The story of four orphaned runaways and their heartwarming tale of survival takes the stage with “The Boxcar Children,” opening Friday at the Racine Theatre Guild.
The play is based on the popular children’s book written by elementary teacher Gertrude Chandler Warner. The book, which now features more than 150 titles in the series, was first introduced in 1942 and has since been adapted into an animated film and for the stage.
Struggling through the Great Depression, Henry (played by Petr Jaros), Jessie (Lilli Postuchow of Kenosha), Violet (Anika Pachniak) and Benny (Jaden Talley) are orphaned and in danger of going to different foster homes. The children run away and make a boxcar their home, while discovering the rewards and perils of life on the run, as well as the joy of keeping their family together.
The production is directed by Kara Ernst-Schalk.
“People talk about the story, remembering reading it to their kids,” said Joycelyn Fish, Racine Theatre Guild’s director of marketing and development. “There’s the nostalgia of it. It delivers the message that family is the most important thing. Even though these are young kids, they each bring something different to the table.”
Kenosha’s Erin Barnlund plays Sarah, a social worker who meets with the children before their disappearance.
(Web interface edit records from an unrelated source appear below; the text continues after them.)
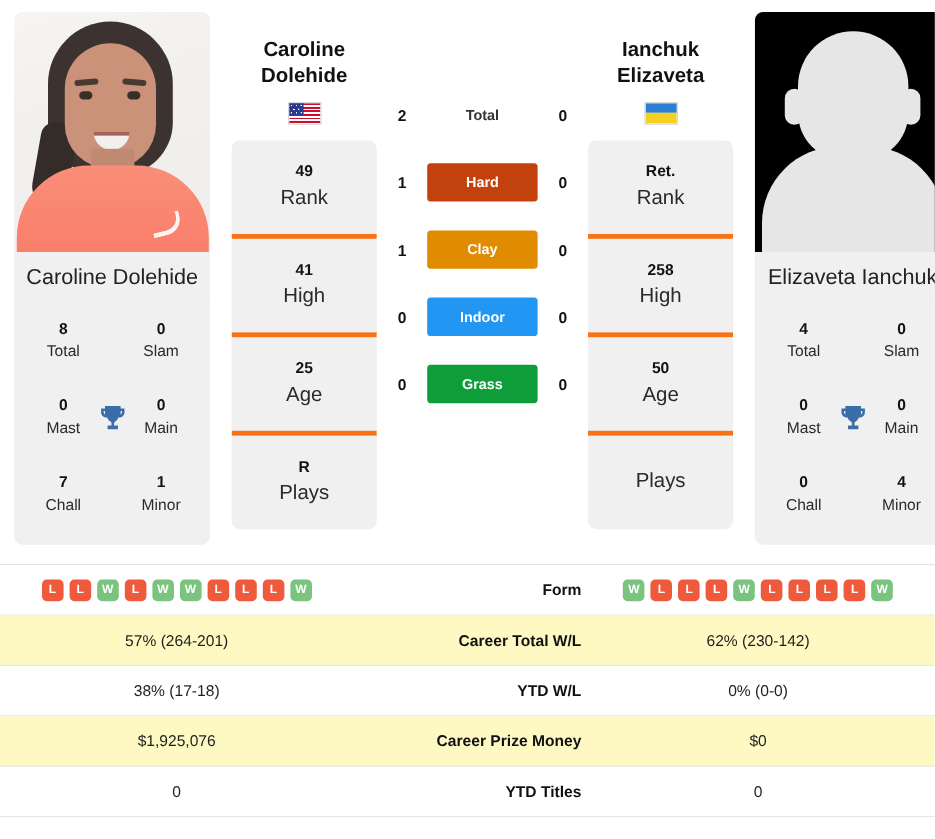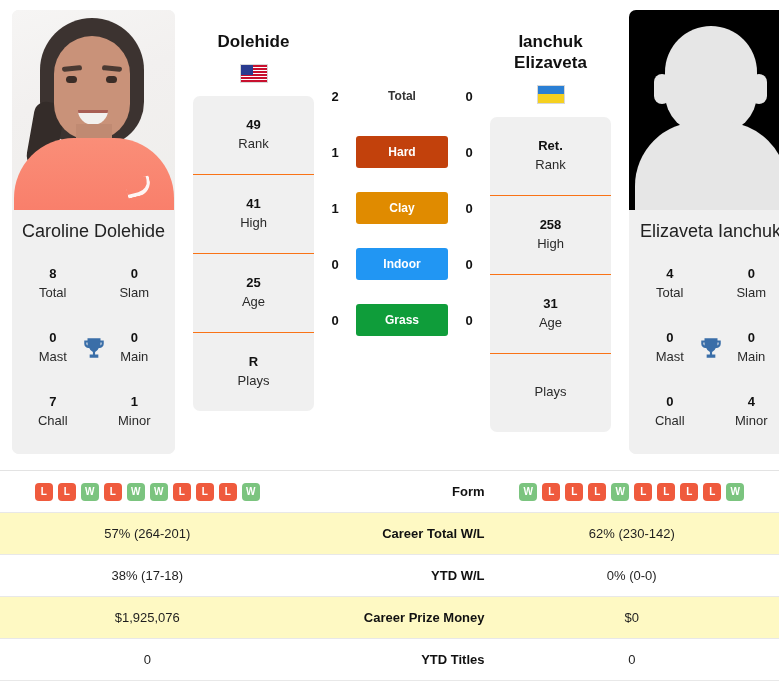--- a/index.html
+++ b/index.html
@@ -356,6 +356,7 @@
 
   <div class="info-col">
     <div class="pname">
+      <div>Caroline</div>
       <div>Dolehide</div>
     </div>
     <div class="flag-wrap">

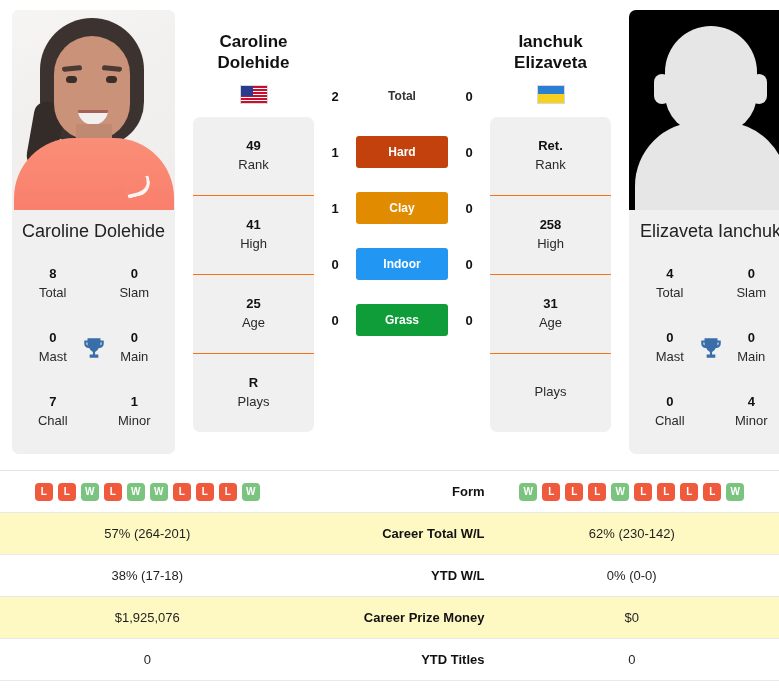--- a/index.html
+++ b/index.html
@@ -214,7 +214,7 @@
     flex-direction: column;
     align-items: center;
     justify-content: center;
-    border-bottom: 1px solid #f97316;
+    border-bottom: 4px solid #f97316;
     line-height: 1.45;
   }
   .info-item:last-child { border-bottom: none; }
“She feels guilty she didn’t do more for them,” Barnlund said. “She spends the entire show trying to find them and make things better. It kind of touches on kids and parents and everybody alike. These kids went from having a normal life to having that completely turned upside down due to a freak accident. They start over and rely on themselves and are kind of growing up in the the whole process.”
Each of the siblings has a different personality and talents. Violet, a shy 10-year-old and clean freak, provides some humorous moments with her messy, often ecstatic younger brother Benny throughout the play.
Pachniak, a fourth grade student at Racine’s Jefferson Lighthouse Elementary, auditioned for Violet’s role because she said the two share many similarities, from their personalities to their cleaning habits to their favorite color purple.
“I really enjoy Violet,” Pachniak said. “This show teaches kids and adults that family is important. The main thing is to stick together.”